Yedioth Ahronoth'a göre İsrail, 67 kez müebbet hapis cezasına çarptırılan, İsrail güvenlik çevrelerinin ‘ikinci Sinvar’ olarak tanımladığı ve İkinci İntifada sırasında onlarca İsraillinin öldürülmesinden sorumlu olmakla suçlanan Abdullah el-Bergusi'yi serbest bırakmayı da reddediyor.

İbrahim Hamid

İsrail ayrıca, Batı Şeria'daki en önde gelen ikinci Hamas lideri İbrahim Hamid'i de serbest bırakmayı reddediyor.

Hamid 2006 yılından beri tutuklu bulunuyor ve İkinci İntifada sırasında Hamas tarafından gerçekleştirilen operasyonların yaklaşık yüzde 90'ından sorumlu olmakla suçlanıyor.

Mahkum İbrahim Hamid (Filistin Esirler Cemiyeti)

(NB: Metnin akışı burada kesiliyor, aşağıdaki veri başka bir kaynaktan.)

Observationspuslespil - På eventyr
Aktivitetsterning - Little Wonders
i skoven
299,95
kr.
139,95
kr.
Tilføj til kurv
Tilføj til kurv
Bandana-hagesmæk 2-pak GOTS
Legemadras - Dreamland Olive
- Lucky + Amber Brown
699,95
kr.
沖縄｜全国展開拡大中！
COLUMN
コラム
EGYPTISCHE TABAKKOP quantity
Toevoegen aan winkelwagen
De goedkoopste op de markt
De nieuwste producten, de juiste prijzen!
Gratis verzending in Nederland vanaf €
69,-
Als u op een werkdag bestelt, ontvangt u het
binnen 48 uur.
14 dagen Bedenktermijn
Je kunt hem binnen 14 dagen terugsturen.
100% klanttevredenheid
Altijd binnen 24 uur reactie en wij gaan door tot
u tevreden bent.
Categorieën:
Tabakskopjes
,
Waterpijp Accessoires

Mahkum İbrahim Hamid (Filistin Esirler Cemiyeti)

Abbas es-Seyyid

İkinci İntifada sırasında Batı Şeria'nın Tulkerim kentinde Hamas komutanı olan Abbas es-Seyyid, 35 kez müebbet hapis cezasına çarptırılmış ve İsrail tarafından Natanya'daki Park Otel'e yönelik saldırıyı planlamakla suçlanmıştı.